# How to make a safe and stable scape?



## snail (Aug 6, 2010)

I'm working out the dry scape for my 90 gallon at the moment. I've got several large, heavy bits of wood to use. I want to attach some of the wood together(to make it look like one piece). I'm trying to work out how to do all this and make sure everything will stay firmly in place for the safety of tank and fish. Any tips? Can I use silicone to stick wood together (before it gets wet) or will it just come apart with time?

EDIT: I should add that once waterlogged all of the wood sinks well so I don't need to hold it down, just keep it where I want it and stop it falling over and breaking the tank as they are chunky bits. At the moment they are well dried out.


----------



## jrman83 (Jul 9, 2010)

Will clear fishing line work? I would think the surfaces would be difficult to mate for silicone, but could work I guess. Also, maybe black tie-wraps, depending on how it was mated, size, etc...


----------



## J-Pond (Jun 8, 2009)

I tried silicone on pieces of tufa rock, didn't work so well, I wouldn't try it. I know some hardware stores/lumber yards (I happen to work at one) sell nylon bolts and washers. You could pre-drill the pieces and use these to hold it in place. They won't rust and would be fish friendly.


----------



## snail (Aug 6, 2010)

That might work, but would be quite hard to get in just the right place because of the random shape of the wood.


----------



## J-Pond (Jun 8, 2009)

That depends, there are several different size bolts, you could always put a washer 1/2 way through on both sides so when you tighten the nut it helps lock it in place.


----------



## majerah1 (Oct 29, 2010)

I used fishing line myself,but you need to score a piece and push the other into it,kinda like tongue and groove.The fishing line will hold it well then.


----------



## sparkyr99 (Jan 9, 2011)

Use small stainless steel wood screws available at most hardware stores, and drive them in to where the screw head is below the surface of the wood to hide the head. this works best when the wood is waterlogged. if its a harder wood you may need to drill pilot holes to keep it from splitting. Thanks, Steve


----------



## jrman83 (Jul 9, 2010)

Stainless will rust over time.


----------



## sparkyr99 (Jan 9, 2011)

Yes a stainless fastener would deteriorate over time in freshwater (a long time), in saltwater faster yet. But the ability of a stainless fastener to hold pieces of wood together would most likely outlast the wood itself. Besides a little iron in solution never hurt a tank (planted). And the componets used in stainless steel are also found in flourish plant fertilizer. Iron, Silicon, Carbon, etc. I've had java moss on a stainless screen for 8 years, and the stainless is still there.*old dude


(earlier i had put chromium as an ingerdient in "flourish", i was wrong, i got confused with my multivitamins (HAHA) i guess, sorry, i took it out)


----------



## phys (Feb 4, 2011)

you could try some wood dowels and drilling the holes in the wood to fit. Silicon probably wouldnt work well with the wet and pourus wood. Probably would just come apart.


----------



## snail (Aug 6, 2010)

Thanks for the input everyone, has anyone tried silicon on wood? I think i might use it along with screws, dowels, or fishing line. Someone else recommended zipties, which could work in some places.


----------



## jrman83 (Jul 9, 2010)

Problem with silicone is the surface you're trying to stick. It may/may not work, just depends on the amount of area they contact. Some forms of epoxy that harden could possibly be okay and as long as they harden, should be safe for the water.


----------



## phys (Feb 4, 2011)

I forgot about the epoxies.. I've heard some work well underwater as jrman has said.


----------



## J-Pond (Jun 8, 2009)

The only real problem with the stainless screws is in some areas you may see the head. Zip ties will work, and they do make small black ones, they would be harder to see. Not sure I would try an epoxy.


----------



## tscott (Jan 7, 2011)

I wouldnt use silicone, the fact is that the wood soaks up the water, even if you glue it before the wood will get wet and the silicone will let go. I dont think it would hold for any time at all. I think I would skip the silicone all together and use the other options that people stated above.


----------

......

▶ _SET OF TASKS_:
1: Name every distinct username that posted in the forum thread on joining aquarium wood, each listed once.
2: From the forum thread on joining aquarium wood, extract the passage starting at "# How to make" and ending at "apart with time?", copying it word for word.

......

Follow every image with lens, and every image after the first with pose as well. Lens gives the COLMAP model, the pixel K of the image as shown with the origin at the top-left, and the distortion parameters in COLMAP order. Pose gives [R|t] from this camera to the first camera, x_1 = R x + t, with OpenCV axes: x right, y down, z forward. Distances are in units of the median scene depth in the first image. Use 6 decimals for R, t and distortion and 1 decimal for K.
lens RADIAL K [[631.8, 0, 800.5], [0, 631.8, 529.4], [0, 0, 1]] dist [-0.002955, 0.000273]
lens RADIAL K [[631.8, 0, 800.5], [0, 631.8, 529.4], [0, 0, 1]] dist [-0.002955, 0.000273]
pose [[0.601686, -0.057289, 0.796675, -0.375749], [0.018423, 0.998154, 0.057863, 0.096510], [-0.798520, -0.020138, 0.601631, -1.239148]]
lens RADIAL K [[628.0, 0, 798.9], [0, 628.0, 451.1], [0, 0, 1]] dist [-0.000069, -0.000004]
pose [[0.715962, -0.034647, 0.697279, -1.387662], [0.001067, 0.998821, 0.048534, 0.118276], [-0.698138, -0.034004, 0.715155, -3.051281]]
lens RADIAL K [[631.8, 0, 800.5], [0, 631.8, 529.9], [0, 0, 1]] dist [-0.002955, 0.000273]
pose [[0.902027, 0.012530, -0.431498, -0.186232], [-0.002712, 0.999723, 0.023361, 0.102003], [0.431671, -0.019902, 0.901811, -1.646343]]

......

▶ _SOLUTIONS TO THE PROBLEMS_:
1: snail, jrman83, J-Pond, majerah1, sparkyr99, phys, tscott

2:
# How to make a safe and stable scape?



## snail (Aug 6, 2010)

I'm working out the dry scape for my 90 gallon at the moment. I've got several large, heavy bits of wood to use. I want to attach some of the wood together(to make it look like one piece). I'm trying to work out how to do all this and make sure everything will stay firmly in place for the safety of tank and fish. Any tips? Can I use silicone to stick wood together (before it gets wet) or will it just come apart with time?